We were able to uncover interesting inactive intermediate states and study their properties at atomistic level. Particularly, these inactive intermediate states are slow-forming (take 10-100μs for smaller proteins, many milliseconds for larger proteins) and long-lived (stable over the course of at least 500 μs). Moreover, they likely emerge from uncommon protein folding pathways. Although their existences are rare events, once they form, they don’t tend to fold into other conformations including the native state. Since such properties of these intermediate states resemble those of intermediate states found in glass, they are referred to as “glassy states” of a protein folding landscape.

            In 7 of the 16 proteins we analyzed, their glassy states contain either all β sheet structures or some different β sheet from the native states. β sheet is a localized region of a protein that looks like a twisted and pleated sheet as a result of a specific bonding interaction among the amino acids that make up the protein chain. The similarities between these β-sheet-rich glassy states and the misfolded conformations of proteins that form toxic aggregates make us speculate that it’s possible for the β-sheet-rich glassy states to seed the protein aggregation process. However, there hasn’t been a unified theory on how aggregation starts, due to the sparseness of supporting experimental data (5,6).

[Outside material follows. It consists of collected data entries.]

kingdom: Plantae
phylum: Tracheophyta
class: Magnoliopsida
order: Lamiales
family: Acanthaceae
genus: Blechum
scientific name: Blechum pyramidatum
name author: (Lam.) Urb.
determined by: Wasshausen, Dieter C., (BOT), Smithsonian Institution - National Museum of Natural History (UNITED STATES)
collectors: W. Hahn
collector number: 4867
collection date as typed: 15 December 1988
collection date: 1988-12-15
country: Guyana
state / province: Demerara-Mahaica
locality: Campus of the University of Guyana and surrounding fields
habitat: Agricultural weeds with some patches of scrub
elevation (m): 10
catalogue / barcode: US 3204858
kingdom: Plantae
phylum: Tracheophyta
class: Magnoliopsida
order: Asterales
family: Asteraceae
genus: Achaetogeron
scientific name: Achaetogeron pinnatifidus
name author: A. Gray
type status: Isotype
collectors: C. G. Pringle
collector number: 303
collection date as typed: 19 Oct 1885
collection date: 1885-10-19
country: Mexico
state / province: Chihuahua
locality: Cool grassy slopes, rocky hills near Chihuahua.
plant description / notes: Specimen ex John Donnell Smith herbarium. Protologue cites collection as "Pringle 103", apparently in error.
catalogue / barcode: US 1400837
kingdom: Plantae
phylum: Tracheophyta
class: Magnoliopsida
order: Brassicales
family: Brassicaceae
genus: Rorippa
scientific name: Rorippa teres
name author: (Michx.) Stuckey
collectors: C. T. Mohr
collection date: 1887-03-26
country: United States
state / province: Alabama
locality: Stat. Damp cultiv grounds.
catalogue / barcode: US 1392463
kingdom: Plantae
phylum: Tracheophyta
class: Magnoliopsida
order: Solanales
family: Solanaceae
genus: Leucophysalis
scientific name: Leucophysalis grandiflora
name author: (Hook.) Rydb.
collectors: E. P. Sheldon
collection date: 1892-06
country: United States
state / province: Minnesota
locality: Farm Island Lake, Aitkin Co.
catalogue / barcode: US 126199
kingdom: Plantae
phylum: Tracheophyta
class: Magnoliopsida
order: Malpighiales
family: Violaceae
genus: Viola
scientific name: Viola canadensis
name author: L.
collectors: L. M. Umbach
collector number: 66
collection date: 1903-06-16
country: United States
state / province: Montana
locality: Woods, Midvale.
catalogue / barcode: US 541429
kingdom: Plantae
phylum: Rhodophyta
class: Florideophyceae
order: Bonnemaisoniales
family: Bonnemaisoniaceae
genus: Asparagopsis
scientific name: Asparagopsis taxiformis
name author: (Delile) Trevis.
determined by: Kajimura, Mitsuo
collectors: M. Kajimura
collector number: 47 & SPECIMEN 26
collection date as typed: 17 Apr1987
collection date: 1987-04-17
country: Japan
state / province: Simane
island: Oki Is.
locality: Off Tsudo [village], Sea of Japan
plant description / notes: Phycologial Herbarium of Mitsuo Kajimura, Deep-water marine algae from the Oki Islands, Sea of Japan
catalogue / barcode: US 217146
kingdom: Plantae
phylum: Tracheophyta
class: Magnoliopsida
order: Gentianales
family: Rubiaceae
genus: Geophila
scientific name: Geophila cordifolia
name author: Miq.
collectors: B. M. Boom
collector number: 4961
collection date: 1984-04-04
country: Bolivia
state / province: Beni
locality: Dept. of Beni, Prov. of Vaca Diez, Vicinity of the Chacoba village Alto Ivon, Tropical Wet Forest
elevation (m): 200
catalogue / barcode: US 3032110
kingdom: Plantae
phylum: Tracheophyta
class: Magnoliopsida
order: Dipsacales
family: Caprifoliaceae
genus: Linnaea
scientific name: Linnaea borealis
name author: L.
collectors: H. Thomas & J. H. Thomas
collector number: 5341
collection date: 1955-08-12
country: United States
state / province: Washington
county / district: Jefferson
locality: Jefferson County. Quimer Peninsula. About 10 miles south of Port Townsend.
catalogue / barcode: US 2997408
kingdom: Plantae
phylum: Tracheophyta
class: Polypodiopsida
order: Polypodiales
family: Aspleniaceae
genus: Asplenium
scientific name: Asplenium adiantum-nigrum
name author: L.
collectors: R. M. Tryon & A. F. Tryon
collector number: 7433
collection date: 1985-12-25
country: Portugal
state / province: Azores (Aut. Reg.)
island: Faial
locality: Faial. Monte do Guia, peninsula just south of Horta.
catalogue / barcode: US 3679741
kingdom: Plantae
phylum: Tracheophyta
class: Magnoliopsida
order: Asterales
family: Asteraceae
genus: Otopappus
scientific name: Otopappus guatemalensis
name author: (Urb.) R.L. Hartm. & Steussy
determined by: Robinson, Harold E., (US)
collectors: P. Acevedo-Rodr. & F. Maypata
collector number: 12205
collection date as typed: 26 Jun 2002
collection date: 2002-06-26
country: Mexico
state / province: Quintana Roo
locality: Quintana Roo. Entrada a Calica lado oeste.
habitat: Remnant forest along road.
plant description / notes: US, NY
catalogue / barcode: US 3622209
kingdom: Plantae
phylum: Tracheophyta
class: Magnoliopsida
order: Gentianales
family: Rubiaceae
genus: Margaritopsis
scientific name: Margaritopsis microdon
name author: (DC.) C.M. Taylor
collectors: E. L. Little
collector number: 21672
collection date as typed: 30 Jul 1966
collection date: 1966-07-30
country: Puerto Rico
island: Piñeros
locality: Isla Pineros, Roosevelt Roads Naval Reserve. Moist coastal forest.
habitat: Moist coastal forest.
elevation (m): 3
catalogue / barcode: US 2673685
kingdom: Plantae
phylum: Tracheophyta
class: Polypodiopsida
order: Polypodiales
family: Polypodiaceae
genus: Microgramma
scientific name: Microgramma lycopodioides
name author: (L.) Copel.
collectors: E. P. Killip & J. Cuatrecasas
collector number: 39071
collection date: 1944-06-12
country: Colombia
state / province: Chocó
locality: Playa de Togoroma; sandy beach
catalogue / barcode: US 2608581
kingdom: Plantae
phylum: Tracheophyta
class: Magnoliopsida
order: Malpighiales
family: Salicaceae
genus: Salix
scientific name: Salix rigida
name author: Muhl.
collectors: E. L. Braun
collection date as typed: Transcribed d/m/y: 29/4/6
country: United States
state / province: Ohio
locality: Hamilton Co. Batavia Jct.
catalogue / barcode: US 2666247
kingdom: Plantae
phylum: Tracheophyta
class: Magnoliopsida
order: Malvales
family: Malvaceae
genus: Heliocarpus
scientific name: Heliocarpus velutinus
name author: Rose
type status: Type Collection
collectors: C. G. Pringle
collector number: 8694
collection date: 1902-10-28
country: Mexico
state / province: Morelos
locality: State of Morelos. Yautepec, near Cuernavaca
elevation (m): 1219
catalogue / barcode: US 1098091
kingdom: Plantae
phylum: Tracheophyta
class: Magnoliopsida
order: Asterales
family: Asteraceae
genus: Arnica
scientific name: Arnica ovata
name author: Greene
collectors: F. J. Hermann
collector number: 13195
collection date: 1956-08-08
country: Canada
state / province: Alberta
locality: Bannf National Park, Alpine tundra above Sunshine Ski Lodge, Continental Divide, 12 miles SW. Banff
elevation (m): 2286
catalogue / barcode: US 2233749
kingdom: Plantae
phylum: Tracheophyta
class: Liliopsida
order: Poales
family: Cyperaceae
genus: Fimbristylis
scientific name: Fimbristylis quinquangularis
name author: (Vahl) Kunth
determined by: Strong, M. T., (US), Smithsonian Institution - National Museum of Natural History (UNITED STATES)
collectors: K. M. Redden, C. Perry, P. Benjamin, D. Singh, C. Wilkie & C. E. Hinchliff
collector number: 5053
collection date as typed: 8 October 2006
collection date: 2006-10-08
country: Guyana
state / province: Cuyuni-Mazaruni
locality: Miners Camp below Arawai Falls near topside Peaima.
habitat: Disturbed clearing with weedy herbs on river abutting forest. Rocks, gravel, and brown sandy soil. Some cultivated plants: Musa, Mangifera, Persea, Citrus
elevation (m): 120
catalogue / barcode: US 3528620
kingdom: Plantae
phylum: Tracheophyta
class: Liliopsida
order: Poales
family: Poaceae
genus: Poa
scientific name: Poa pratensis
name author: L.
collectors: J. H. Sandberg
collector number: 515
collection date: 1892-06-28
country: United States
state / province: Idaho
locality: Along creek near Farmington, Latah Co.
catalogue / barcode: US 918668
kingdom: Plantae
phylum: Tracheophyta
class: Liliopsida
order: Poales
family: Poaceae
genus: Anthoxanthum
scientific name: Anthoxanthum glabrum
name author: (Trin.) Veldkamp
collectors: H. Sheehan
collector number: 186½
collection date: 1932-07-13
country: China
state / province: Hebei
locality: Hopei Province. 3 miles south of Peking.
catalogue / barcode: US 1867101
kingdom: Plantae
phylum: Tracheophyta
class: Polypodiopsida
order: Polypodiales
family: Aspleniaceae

What we can do in the future

Since the glassy states are highly stable and persist over a long time, it offers hope for experimental detection in the future.  In particular, this work shows that perhaps the key essence of misfolding – so critically important for understanding protein misfolding diseases  lies even in the nature of how a single protein folds and misfolds.

References

(1) “Alzheimer’s Disease Frequently Asked Questions.” New York State Department of Health. Jan 2006. Web. 3 Sep 2014. <https://www.health.ny.gov/diseases/conditions/dementia/alzheimer/alzheimer_qaa.htm>

(2) Paparcone, R., Pires, M., Buehler, M. Mutations Alter the Geometry and Mechanical Properties of Alzheimer’s Aβ (1-40) Amyloid Fibrils. Biochemistry. 2010; 49: 8967-8977.

(3) Bryngelson, J.D., and P.G. Wolynes. 1987. Spin Glasses and the Statistical Mechanics of Protein Folding. Proc. Natl. Acad. Sci. USA. 84:7524-7528.

(4) Jack, R.L., L. O. Hedges, …, D. Chandler. 2011. Preparations and Relaxation of Very Stable Glassy States of a Simulated Liquid. Phys. Rev. Lett. 107:275702.

(5) Dobson, C. M. 2004. Principles of Protein Folding, Misfolding and Aggregation. Semin. Cell Dev. Biol. 15:3 –16.

(6)Luhrs, T., C. Ritter, …, R. Riek. 2005. 3D Structure of Alzheimer’s amyloid-β (1-42) fibrils. Proc. Natl. Acad. Sci. USA. 102:17342-17347.